Questions for Your Next Book Art Project

The night after I wrote the long post "Where Do You Get Your Ideas?" I dreamed a much shorter way to begin: using question words can kickstart a book art project.

Who. Who is the book about? Who is the audience? 

What. What is the subject? What do you want to show? What do you want to say?

Where. Locate the setting. Use the book structure itself as the place.

When. When does it occur? One hundred years ago? Now? The "now" that happens each time someone views the book? A minute from now? Projecting into the distant future?

Why. Why does this material have to be a book? Why is it important to you?

Which. Be specific, not generic. If you mention a rock, which rock? If you draw a flower, draw a specific flower.

How. How will you reveal the contents? Is the pacing fast? Slow? Are the story, information or images hidden in pockets or behind doors? Presented cumulatively? Shown sequentially? How do you want the reader to feel?

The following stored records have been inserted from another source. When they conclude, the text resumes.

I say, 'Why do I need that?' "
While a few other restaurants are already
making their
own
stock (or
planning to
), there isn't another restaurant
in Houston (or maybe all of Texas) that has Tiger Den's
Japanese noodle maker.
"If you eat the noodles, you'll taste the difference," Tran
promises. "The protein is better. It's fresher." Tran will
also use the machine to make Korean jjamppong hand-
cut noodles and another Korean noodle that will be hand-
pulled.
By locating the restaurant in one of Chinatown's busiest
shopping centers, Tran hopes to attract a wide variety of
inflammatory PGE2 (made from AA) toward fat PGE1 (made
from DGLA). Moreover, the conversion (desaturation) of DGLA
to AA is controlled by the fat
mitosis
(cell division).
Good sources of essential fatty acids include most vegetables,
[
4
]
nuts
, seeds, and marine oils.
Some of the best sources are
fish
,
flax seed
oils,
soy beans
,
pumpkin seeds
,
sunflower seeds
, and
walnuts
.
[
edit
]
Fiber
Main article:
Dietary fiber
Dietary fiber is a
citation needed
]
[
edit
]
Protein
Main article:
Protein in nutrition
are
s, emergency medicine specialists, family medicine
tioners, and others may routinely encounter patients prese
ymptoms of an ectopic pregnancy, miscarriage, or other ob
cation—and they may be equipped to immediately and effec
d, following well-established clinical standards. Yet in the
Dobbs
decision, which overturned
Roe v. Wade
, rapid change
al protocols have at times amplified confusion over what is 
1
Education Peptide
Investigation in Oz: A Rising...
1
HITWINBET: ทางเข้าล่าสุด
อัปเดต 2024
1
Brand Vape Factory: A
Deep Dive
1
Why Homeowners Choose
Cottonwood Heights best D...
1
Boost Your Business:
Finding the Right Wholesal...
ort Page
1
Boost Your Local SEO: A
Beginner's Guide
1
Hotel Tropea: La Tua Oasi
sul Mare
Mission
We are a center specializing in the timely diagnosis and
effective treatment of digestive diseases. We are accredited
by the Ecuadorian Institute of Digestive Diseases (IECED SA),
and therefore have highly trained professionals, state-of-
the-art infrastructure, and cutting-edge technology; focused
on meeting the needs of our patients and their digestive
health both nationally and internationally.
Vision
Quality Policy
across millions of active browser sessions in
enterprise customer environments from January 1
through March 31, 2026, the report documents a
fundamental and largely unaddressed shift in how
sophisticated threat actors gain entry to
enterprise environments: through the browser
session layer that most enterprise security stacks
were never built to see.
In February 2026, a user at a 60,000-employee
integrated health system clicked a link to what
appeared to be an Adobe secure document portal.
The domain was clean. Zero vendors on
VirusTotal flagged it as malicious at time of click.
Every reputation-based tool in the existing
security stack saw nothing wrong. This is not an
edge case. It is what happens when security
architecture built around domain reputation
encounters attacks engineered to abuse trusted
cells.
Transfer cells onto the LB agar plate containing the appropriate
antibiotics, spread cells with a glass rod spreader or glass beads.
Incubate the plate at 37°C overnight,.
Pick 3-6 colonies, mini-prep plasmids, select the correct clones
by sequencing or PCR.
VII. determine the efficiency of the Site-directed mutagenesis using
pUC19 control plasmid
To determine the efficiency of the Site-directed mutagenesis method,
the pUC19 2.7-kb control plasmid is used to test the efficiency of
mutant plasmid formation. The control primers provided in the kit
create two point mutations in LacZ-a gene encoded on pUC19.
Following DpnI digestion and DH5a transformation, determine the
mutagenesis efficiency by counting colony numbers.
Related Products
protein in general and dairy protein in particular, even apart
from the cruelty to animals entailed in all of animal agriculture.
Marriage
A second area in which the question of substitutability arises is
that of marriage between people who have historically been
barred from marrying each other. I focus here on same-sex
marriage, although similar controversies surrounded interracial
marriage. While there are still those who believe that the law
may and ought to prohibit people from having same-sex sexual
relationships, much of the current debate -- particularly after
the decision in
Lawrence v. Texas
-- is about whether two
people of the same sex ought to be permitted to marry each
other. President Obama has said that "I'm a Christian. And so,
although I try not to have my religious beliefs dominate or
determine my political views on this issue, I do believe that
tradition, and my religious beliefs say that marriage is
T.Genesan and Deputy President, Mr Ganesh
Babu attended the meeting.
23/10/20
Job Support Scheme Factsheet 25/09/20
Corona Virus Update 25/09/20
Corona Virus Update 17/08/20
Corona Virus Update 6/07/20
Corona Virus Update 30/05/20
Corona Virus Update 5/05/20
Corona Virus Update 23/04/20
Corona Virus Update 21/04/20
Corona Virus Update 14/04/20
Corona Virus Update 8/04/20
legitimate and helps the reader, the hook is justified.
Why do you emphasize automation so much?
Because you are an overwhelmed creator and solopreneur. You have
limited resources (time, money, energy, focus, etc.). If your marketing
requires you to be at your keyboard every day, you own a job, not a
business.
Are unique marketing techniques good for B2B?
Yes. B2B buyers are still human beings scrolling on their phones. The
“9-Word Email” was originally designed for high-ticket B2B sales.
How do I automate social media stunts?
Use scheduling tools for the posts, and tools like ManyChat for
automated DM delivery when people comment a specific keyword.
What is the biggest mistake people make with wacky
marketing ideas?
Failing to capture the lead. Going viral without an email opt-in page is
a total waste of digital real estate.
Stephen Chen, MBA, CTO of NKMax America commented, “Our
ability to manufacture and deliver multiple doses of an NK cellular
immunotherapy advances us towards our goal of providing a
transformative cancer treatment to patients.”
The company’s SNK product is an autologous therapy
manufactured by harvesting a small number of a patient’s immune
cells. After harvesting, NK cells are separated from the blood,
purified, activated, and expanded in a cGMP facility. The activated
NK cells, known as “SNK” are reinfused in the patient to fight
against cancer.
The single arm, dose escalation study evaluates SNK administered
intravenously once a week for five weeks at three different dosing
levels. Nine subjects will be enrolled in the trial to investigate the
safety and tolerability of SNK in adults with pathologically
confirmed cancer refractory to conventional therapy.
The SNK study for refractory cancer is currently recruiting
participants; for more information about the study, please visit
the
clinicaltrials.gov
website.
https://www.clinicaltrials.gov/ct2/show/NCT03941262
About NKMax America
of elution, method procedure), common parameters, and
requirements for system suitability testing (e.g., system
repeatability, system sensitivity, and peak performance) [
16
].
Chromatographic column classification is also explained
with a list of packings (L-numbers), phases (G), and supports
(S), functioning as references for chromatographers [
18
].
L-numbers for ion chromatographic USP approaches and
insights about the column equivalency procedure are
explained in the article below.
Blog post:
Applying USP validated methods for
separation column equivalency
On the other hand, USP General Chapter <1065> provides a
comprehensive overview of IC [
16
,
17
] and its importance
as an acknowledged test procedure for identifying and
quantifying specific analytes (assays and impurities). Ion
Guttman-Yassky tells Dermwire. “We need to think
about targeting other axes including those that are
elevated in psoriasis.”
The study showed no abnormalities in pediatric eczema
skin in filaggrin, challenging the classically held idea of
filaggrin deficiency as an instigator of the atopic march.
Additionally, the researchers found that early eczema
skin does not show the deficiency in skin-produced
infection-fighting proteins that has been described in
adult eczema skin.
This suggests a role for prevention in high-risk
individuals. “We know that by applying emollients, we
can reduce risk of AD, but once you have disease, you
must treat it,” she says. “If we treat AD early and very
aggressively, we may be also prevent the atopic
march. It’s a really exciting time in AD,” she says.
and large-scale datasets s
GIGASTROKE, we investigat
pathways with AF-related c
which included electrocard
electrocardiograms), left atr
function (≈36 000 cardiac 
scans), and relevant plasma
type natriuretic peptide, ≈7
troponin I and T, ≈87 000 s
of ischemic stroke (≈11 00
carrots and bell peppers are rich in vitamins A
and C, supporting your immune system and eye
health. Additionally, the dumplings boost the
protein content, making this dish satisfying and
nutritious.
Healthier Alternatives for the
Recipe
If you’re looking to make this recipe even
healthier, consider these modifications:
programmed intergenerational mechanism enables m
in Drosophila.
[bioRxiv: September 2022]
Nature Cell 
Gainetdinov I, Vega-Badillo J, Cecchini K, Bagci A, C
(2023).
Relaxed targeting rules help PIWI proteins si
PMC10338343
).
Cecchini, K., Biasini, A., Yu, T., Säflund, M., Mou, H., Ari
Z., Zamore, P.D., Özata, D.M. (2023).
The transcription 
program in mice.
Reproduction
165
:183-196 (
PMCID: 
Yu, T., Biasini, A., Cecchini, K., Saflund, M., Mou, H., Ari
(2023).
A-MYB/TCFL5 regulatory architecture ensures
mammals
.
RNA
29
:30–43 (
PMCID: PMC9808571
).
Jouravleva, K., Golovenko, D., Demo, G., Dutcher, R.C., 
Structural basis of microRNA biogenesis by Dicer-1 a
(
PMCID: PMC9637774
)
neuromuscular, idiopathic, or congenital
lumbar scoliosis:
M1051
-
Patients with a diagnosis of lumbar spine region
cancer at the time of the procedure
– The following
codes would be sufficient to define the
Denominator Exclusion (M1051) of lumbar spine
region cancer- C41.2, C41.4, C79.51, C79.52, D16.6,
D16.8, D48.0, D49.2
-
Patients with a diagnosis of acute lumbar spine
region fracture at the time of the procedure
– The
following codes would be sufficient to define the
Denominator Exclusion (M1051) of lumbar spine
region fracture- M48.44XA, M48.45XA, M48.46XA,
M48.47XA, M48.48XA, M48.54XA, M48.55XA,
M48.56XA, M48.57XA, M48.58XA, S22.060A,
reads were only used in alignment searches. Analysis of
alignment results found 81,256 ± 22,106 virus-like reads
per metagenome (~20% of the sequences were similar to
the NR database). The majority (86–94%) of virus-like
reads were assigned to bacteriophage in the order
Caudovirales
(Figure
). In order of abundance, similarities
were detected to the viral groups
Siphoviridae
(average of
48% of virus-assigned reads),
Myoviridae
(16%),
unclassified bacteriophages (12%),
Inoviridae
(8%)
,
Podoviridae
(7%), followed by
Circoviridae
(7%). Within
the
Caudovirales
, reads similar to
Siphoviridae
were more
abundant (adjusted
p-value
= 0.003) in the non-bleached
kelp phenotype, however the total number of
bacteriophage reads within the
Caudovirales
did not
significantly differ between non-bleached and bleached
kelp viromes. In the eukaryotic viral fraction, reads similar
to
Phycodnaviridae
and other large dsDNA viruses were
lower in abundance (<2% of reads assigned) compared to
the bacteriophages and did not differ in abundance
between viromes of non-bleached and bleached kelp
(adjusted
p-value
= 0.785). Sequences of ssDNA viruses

Perhaps it is a shorter way to think about books, but it is still a long process. Start answering and sketching and moving materials around, then allow incubation time!


3 comments:

india flint said...

one of the things that was poetically reinforced for me at Haystack this summer...by Naomi Shihab Nye [leading the writing workshop] was
the usefulness of 'actively' writing lists
whether of words or questions or ideas

the notion of setting a goal of writing 9 or 16 or 31 questions about something. it's a very valuable practice.

Christine Linton said...

Love your chook photo - such characters! And the questions are so useful when exploring a topic to interpret as art.

Velma Bolyard said...

in our daily journaling at school, i sometimes have the kids write lists...especially after reading the absolutely true diary of a part time indian (sherman alexie) in which arnold writes lists as lifelines...they don't think lists are writing (and some of my colleagues don't either).